▶ [EXERCISE GOAL]: Return each line of the rows below without any change.

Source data
────────
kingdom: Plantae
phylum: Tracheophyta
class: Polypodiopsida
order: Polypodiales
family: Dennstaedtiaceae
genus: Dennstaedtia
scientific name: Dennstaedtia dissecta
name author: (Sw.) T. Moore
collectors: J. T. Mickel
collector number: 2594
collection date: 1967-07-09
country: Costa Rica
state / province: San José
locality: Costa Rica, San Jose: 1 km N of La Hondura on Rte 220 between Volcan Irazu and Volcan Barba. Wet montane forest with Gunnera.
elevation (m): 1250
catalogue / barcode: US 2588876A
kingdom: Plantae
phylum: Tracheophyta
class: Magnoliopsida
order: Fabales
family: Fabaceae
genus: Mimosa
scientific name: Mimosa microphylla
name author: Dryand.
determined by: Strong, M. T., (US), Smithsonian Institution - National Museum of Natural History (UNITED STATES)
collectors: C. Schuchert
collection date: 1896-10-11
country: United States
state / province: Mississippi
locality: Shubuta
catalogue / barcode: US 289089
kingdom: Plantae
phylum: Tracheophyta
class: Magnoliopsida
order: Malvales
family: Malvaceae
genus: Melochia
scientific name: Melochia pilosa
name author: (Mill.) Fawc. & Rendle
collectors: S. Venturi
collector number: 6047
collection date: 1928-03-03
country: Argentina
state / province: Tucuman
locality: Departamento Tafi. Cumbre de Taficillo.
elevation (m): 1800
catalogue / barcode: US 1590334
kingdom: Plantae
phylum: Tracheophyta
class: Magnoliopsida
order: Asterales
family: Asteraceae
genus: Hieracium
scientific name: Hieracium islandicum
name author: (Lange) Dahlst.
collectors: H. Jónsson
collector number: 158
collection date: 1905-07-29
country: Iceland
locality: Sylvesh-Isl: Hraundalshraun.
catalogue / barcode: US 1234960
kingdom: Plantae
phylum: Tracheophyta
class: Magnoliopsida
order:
────────
▶ [FINISHED EXERCISE]:
kingdom: Plantae
phylum: Tracheophyta
class: Polypodiopsida
order: Polypodiales
family: Dennstaedtiaceae
genus: Dennstaedtia
scientific name: Dennstaedtia dissecta
name author: (Sw.) T. Moore
collectors: J. T. Mickel
collector number: 2594
collection date: 1967-07-09
country: Costa Rica
state / province: San José
locality: Costa Rica, San Jose: 1 km N of La Hondura on Rte 220 between Volcan Irazu and Volcan Barba. Wet montane forest with Gunnera.
elevation (m): 1250
catalogue / barcode: US 2588876A
kingdom: Plantae
phylum: Tracheophyta
class: Magnoliopsida
order: Fabales
family: Fabaceae
genus: Mimosa
scientific name: Mimosa microphylla
name author: Dryand.
determined by: Strong, M. T., (US), Smithsonian Institution - National Museum of Natural History (UNITED STATES)
collectors: C. Schuchert
collection date: 1896-10-11
country: United States
state / province: Mississippi
locality: Shubuta
catalogue / barcode: US 289089
kingdom: Plantae
phylum: Tracheophyta
class: Magnoliopsida
order: Malvales
family: Malvaceae
genus: Melochia
scientific name: Melochia pilosa
name author: (Mill.) Fawc. & Rendle
collectors: S. Venturi
collector number: 6047
collection date: 1928-03-03
country: Argentina
state / province: Tucuman
locality: Departamento Tafi. Cumbre de Taficillo.
elevation (m): 1800
catalogue / barcode: US 1590334
kingdom: Plantae
phylum: Tracheophyta
class: Magnoliopsida
order: Asterales
family: Asteraceae
genus: Hieracium
scientific name: Hieracium islandicum
name author: (Lange) Dahlst.
collectors: H. Jónsson
collector number: 158
collection date: 1905-07-29
country: Iceland
locality: Sylvesh-Isl: Hraundalshraun.
catalogue / barcode: US 1234960
kingdom: Plantae
phylum: Tracheophyta
class: Magnoliopsida
order:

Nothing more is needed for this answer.